Dataset entries:

....

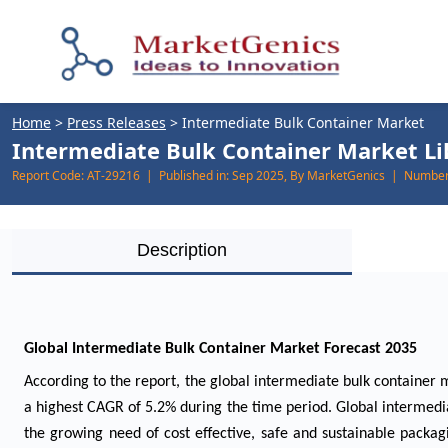
Home
>
Press Releases
>
Intermediate Bulk Container Market
Intermediate Bulk Container Market Lik
Report Code:
AT-29216 |
Published in:
Sep 2025, By MarketGenics |
Number 
Description
Global Intermediate Bulk Container Market Forecast 2035
According to the report, the global intermediate bulk container m
a highest CAGR of 5.2% during the time period. Global intermed
the growing need of cost effective, safe and sustainable packa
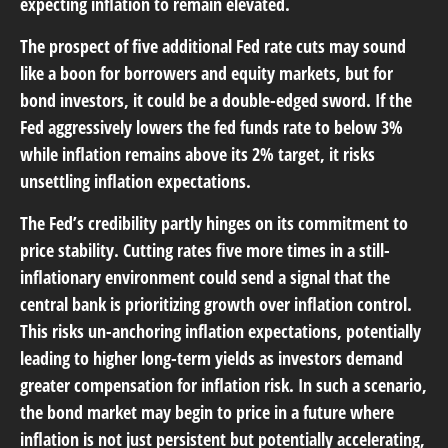
expecting inflation to remain elevated.
The prospect of five additional Fed rate cuts may sound
like a boon for borrowers and equity markets, but for
bond investors, it could be a double-edged sword. If the
Fed aggressively lowers the fed funds rate to below 3%
while inflation remains above its 2% target, it risks
unsettling inflation expectations.
The Fed’s credibility partly hinges on its commitment to
price stability. Cutting rates five more times in a still-
inflationary environment could send a signal that the
central bank is prioritizing growth over inflation control.
This risks un-anchoring inflation expectations, potentially
leading to higher long-term yields as investors demand
greater compensation for inflation risk. In such a scenario,
the bond market may begin to price in a future where
inflation is not just persistent but potentially accelerating,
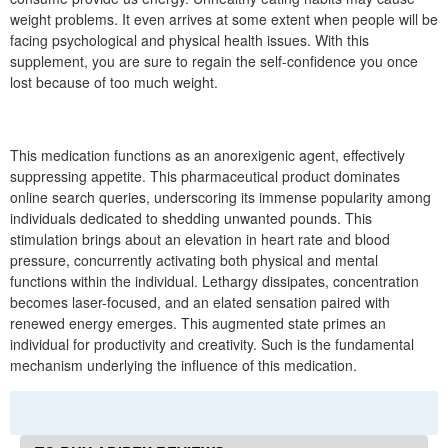
weight problems. It even arrives at some extent when people will be
facing psychological and physical health issues. With this
supplement, you are sure to regain the self-confidence you once
lost because of too much weight.
This medication functions as an anorexigenic agent, effectively
suppressing appetite. This pharmaceutical product dominates
online search queries, underscoring its immense popularity among
individuals dedicated to shedding unwanted pounds. This
stimulation brings about an elevation in heart rate and blood
pressure, concurrently activating both physical and mental
functions within the individual. Lethargy dissipates, concentration
becomes laser-focused, and an elated sensation paired with
renewed energy emerges. This augmented state primes an
individual for productivity and creativity. Such is the fundamental
mechanism underlying the influence of this medication.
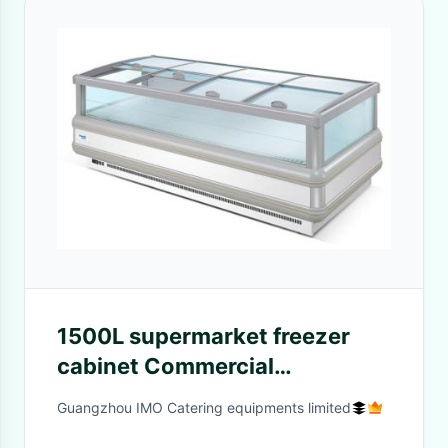
1500L supermarket freezer
cabinet Commercial
Refrigeration Freezer
Guangzhou IMO Catering equipments limited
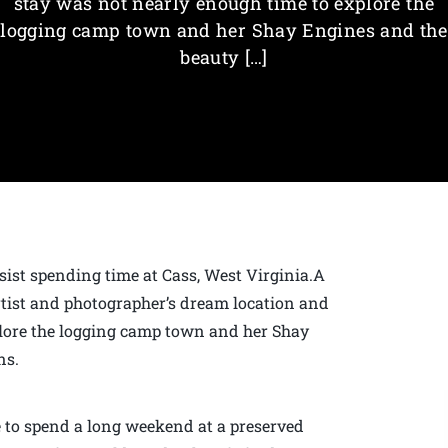
stay was not nearly enough time to explore the
logging camp town and her Shay Engines and the
beauty […]
resist spending time at Cass, West Virginia.A
artist and photographer’s dream location and
lore the logging camp town and her Shay
ns.
e to spend a long weekend at a preserved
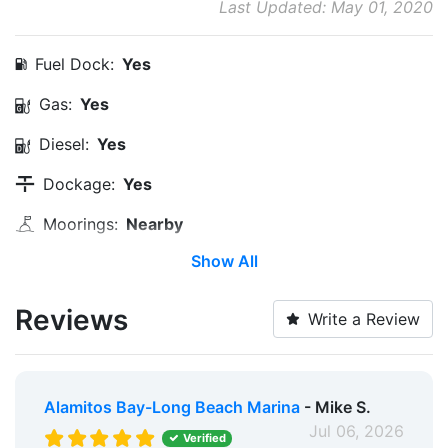
Last Updated: May 01, 2020
Fuel Dock:
Yes
Gas:
Yes
Diesel:
Yes
Dockage:
Yes
Moorings:
Nearby
Show All
Anchorage:
Nearby
Water Hookup:
Yes
Reviews
Write a Review
Service & Maintenance:
Yes
Water Taxi:
Within 5 Miles
Alamitos Bay-Long Beach Marina
- Mike S.
Dinghy Dock:
Nearby
Jul 06, 2026
Verified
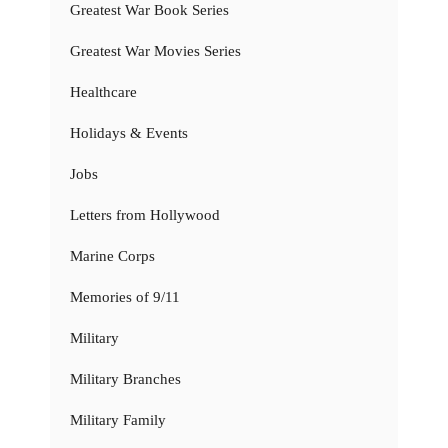
Greatest War Book Series
Greatest War Movies Series
Healthcare
Holidays & Events
Jobs
Letters from Hollywood
Marine Corps
Memories of 9/11
Military
Military Branches
Military Family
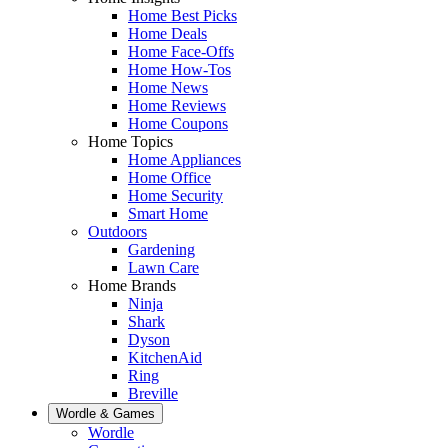
Home Best Picks
Home Deals
Home Face-Offs
Home How-Tos
Home News
Home Reviews
Home Coupons
Home Topics
Home Appliances
Home Office
Home Security
Smart Home
Outdoors
Gardening
Lawn Care
Home Brands
Ninja
Shark
Dyson
KitchenAid
Ring
Breville
Wordle & Games
Wordle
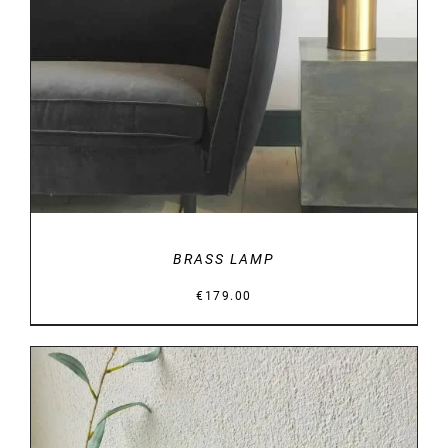
DETAILS
BRASS LAMP
€
179.00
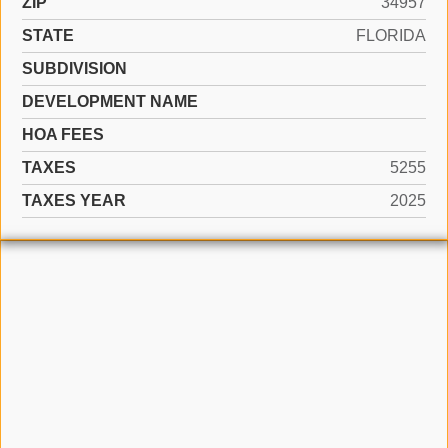
ZIP
34957
STATE
FLORIDA
SUBDIVISION
DEVELOPMENT NAME
HOA FEES
TAXES
5255
TAXES YEAR
2025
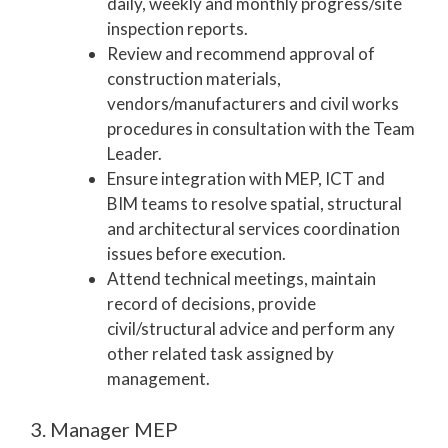
daily, weekly and monthly progress/site
inspection reports.
Review and recommend approval of
construction materials,
vendors/manufacturers and civil works
procedures in consultation with the Team
Leader.
Ensure integration with MEP, ICT and
BIM teams to resolve spatial, structural
and architectural services coordination
issues before execution.
Attend technical meetings, maintain
record of decisions, provide
civil/structural advice and perform any
other related task assigned by
management.
3. Manager MEP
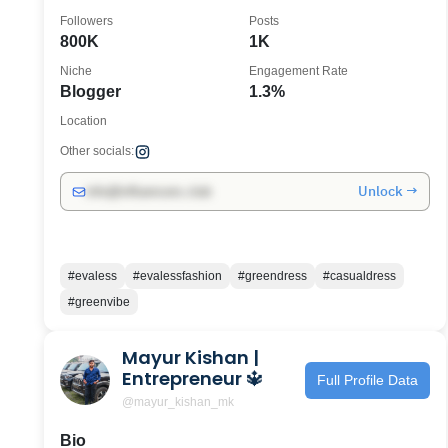
Followers
Posts
800K
1K
Niche
Engagement Rate
Blogger
1.3%
Location
Other socials:
Unlock →
info@influencers.club
#evaless
#evalessfashion
#greendress
#casualdress
#greenvibe
Mayur Kishan |
Entrepreneur 🔱
Full Profile Data
@mayur_kishan_mk
Bio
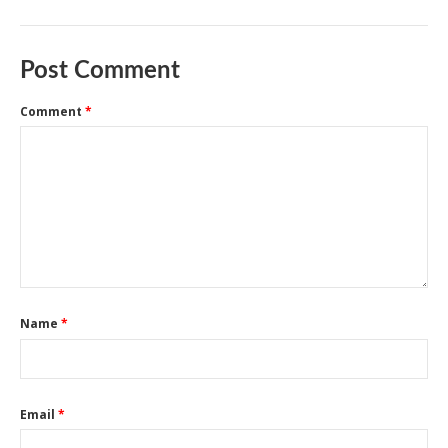
Post Comment
Comment
*
Name
*
Email
*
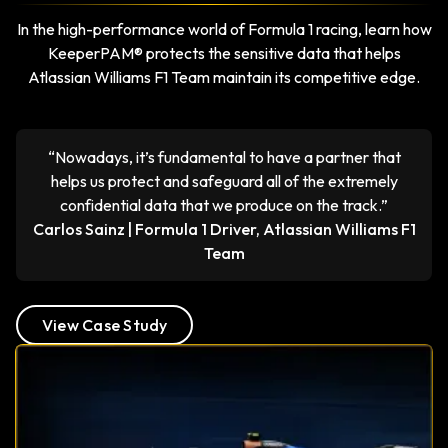
In the high-performance world of Formula 1 racing, learn how
KeeperPAM® protects the sensitive data that helps
Atlassian Williams F1 Team maintain its competitive edge.
“Nowadays, it’s fundamental to have a partner that
helps us protect and safeguard all of the extremely
confidential data that we produce on the track.”
Carlos Sainz | Formula 1 Driver, Atlassian Williams F1
Team
View Case Study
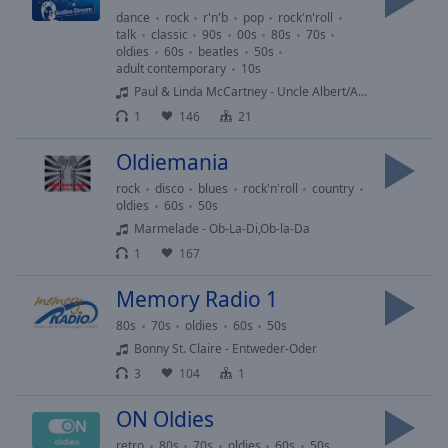
off
,
dance
rock
r'n'b
pop
rock'n'roll
selected
talk
classic
90s
00s
80s
70s
oldies
60s
beatles
50s
adult contemporary
10s
Audio
Track
Paul & Linda McCartney - Uncle Albert/Admiral Halsey
1
146
21
Picture-
in-
Oldiemania
Picture
Fullscreen
rock
disco
blues
rock'n'roll
country
This
oldies
60s
50s
is
Marmelade - Ob-La-Di,Ob-la-Da
a
1
167
modal
window.
Memory Radio 1
80s
70s
oldies
60s
50s
Beginning
Bonny St. Claire - Entweder-Oder
of
3
104
1
dialog
window.
ON Oldies
Escape
will
retro
80s
70s
oldies
60s
50s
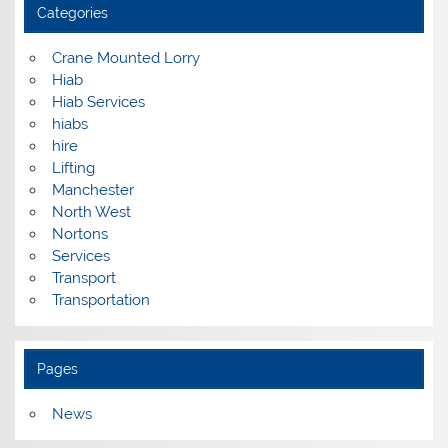
Categories
Crane Mounted Lorry
Hiab
Hiab Services
hiabs
hire
Lifting
Manchester
North West
Nortons
Services
Transport
Transportation
Pages
News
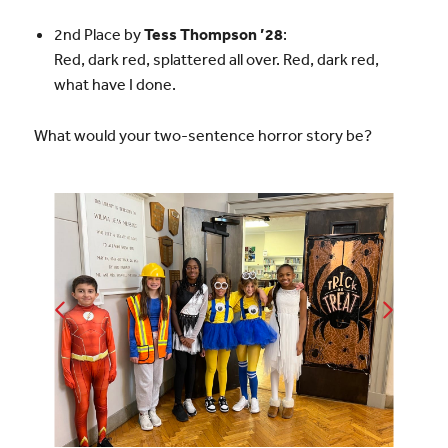
2nd Place by
Tess Thompson ’28
:
Red, dark red, splattered all over. Red, dark red,
what have I done.
What would your two-sentence horror story be?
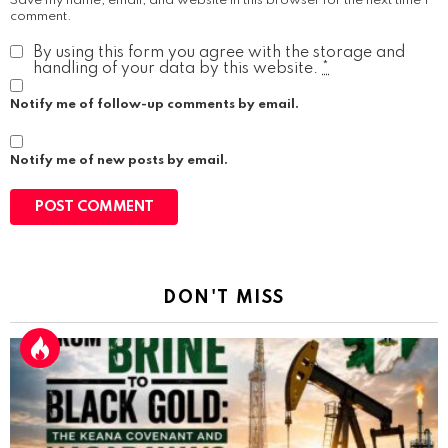
Save my name, email, and website in this browser for the next time I
comment.
By using this form you agree with the storage and
handling of your data by this website.
*
Notify me of follow-up comments by email.
Notify me of new posts by email.
DON'T MISS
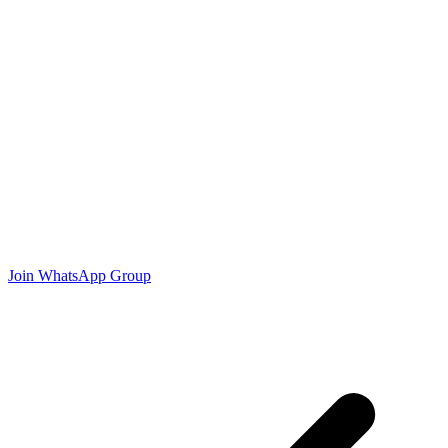
Join WhatsApp Group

....

### [TASK DESCRIPTION]
Work through the data above line by line and give the number of lines in which "maintain" occurs. Add nothing else.

### [WRITTEN RESPONSE]
2